**Collected data:**

========================================================================

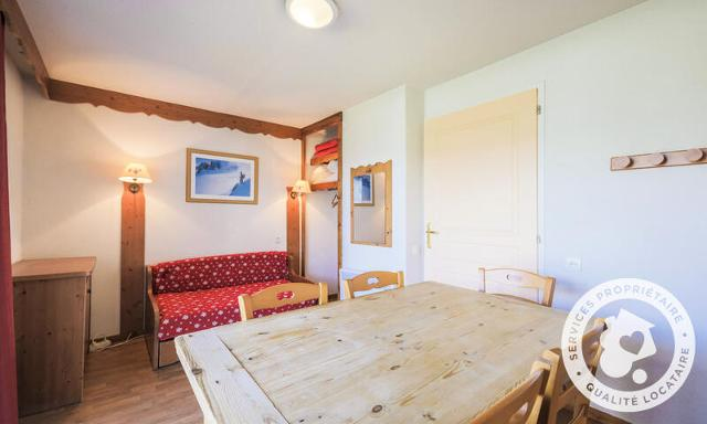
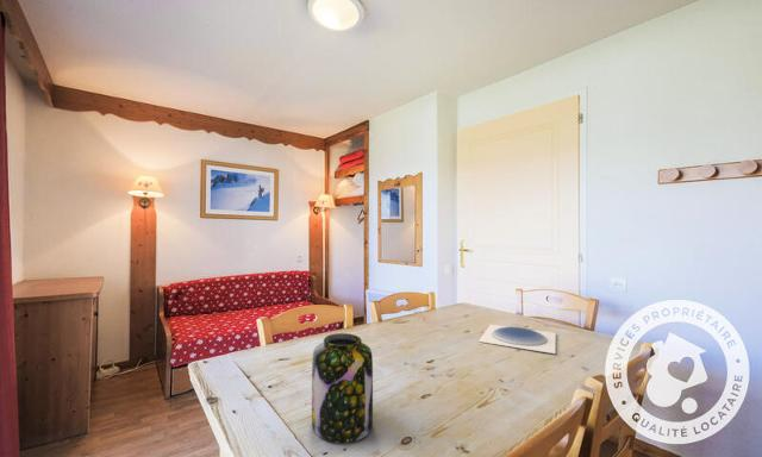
+ plate [477,324,557,355]
+ jar [311,332,374,444]
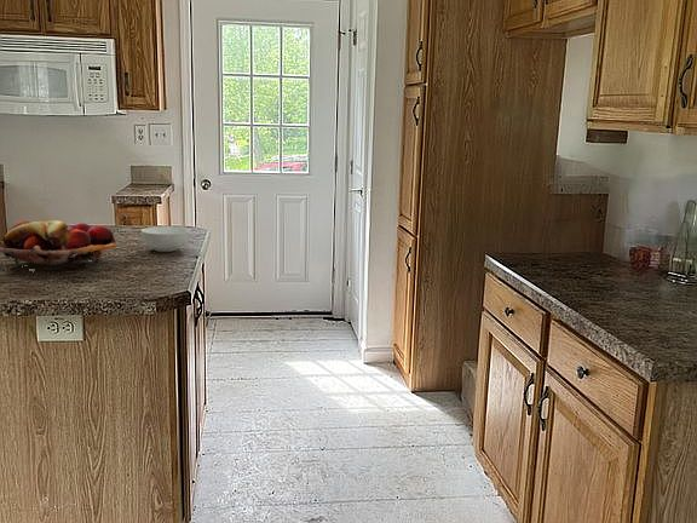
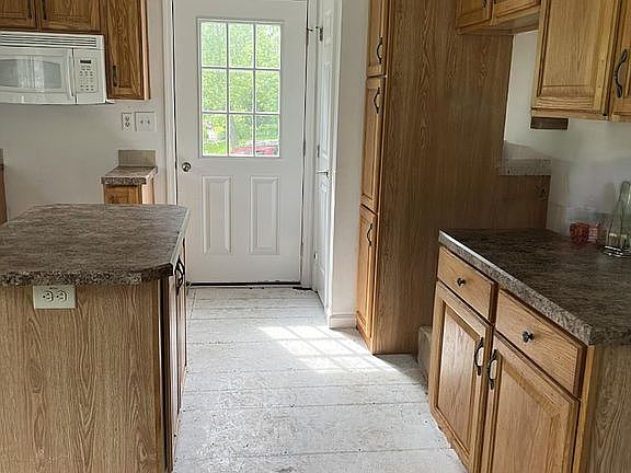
- cereal bowl [140,225,191,253]
- fruit basket [0,219,117,271]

========================================================================

**Task requirements:**
Without the images, write out each line of the data verbatim.

**Answer to the problem:**
+ plate [477,324,557,355]
+ jar [311,332,374,444]
- cereal bowl [140,225,191,253]
- fruit basket [0,219,117,271]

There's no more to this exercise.